The upcoming US Core PCE Price Index shapes as the next swing point for US interest rate expectations. Due on Friday this week, the number is expected to show a decline from 0.2% to 0.1% on a monthly basis. Given that FOMC members pay particular attention to the Core PCE results, a moderate softening in the inflation gauge would likely see September firm as being the favourite month for the Fed to flick the switch to an easing interest rate bias. However, if we don’t see Core PCE budge from previous levels, or if the number creeps higher, markets may start to lean towards a November rate-cutting date.
In the lead up to this key piece of inflation data, the Dollar Index (DXY) remains firm, trading around the 105.50 level. The Fed is expected to be one of the later major central banks to reduce interest rates, and this yield advantage is keeping the greenback in the ‘good books’ of investors. Whether or not the DXY can maintain its stay above the 105-level heading into next week may come down to how much the Core PCE data alters the interest rate outlook.

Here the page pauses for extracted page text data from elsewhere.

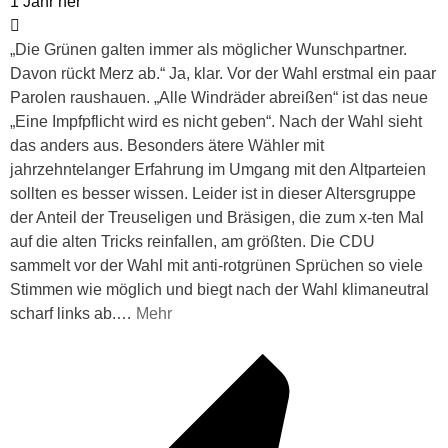
1 Jahr her
„Die Grünen galten immer als möglicher Wunschpartner.
Davon rückt Merz ab.“ Ja, klar. Vor der Wahl erstmal ein paar
Parolen raushauen. „Alle Windräder abreißen“ ist das neue
„Eine Impfpflicht wird es nicht geben“. Nach der Wahl sieht
das anders aus. Besonders ätere Wähler mit
jahrzehntelanger Erfahrung im Umgang mit den Altparteien
sollten es besser wissen. Leider ist in dieser Altersgruppe
der Anteil der Treuseligen und Bräsigen, die zum x-ten Mal
auf die alten Tricks reinfallen, am größten. Die CDU
sammelt vor der Wahl mit anti-rotgrünen Sprüchen so viele
Stimmen wie möglich und biegt nach der Wahl klimaneutral
scharf links ab.
…
Mehr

Elsewhere in FX, the USDJPY rate is again trading on the doorstep of the 160 level. Based on the levels where intervention is presumed to have happened last time, it’s probably fair to say that nobody is monitoring the USDJPY’s approach to 160 more than Japanese monetary officials. The current bond yield spread between the US and Japan is the primary source of upside momentum in the USDJPY rate, so unless events occur which narrow this spread, there could be nervous times ahead for Japanese officials who know the perils of an excessively weak yen.

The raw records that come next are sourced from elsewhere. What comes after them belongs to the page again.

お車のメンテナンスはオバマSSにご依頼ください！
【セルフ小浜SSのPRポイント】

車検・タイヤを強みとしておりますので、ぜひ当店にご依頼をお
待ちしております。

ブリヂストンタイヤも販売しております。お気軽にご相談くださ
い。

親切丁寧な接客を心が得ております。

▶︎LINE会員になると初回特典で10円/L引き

Meanwhile, upcoming elections in France and the UK could create some volatile moves in the euro and GBP in the coming weeks and months, as traders assess how changes in the political landscape could affect the fortunes or otherwise of these currencies.
In commodities, gold remains in familiar territory, having spent much of June in the $2300-$2350 region with little impetus to make a sustained breakout beyond this zone. Gold dipped overnight in response to move higher by the USD, which saw the precious metal trading at around the $2320 level (during Asian trading hours on Wednesday). Dips in the gold price remain relatively shallow courtesy of buyers stepping in from the sidelines on price retreats. Investors are still seeing dips as buying opportunities with a view to how gold may perform in the months ahead as central banks transition towards a lower interest rate environment. Levels to watch include support at $2312 and $2304, while on the topside resistance awaits at $2347, while $2368 would need to be breached for gold to surpass the highs from last week.
Oil lost some ground overnight. Though on the whole, June has been a productive month for energy markets with oil bouncing strongly from the early June lows. The WTI contract has recovered to the tune of an 11% rise from its early month lows. Support lies at $79.20, while resistance is at $82.34. Looking ahead, the oil market will remain reactionary to any news from the Middle East conflict as well as how stockpile levels vary over the northern hemisphere Summer period.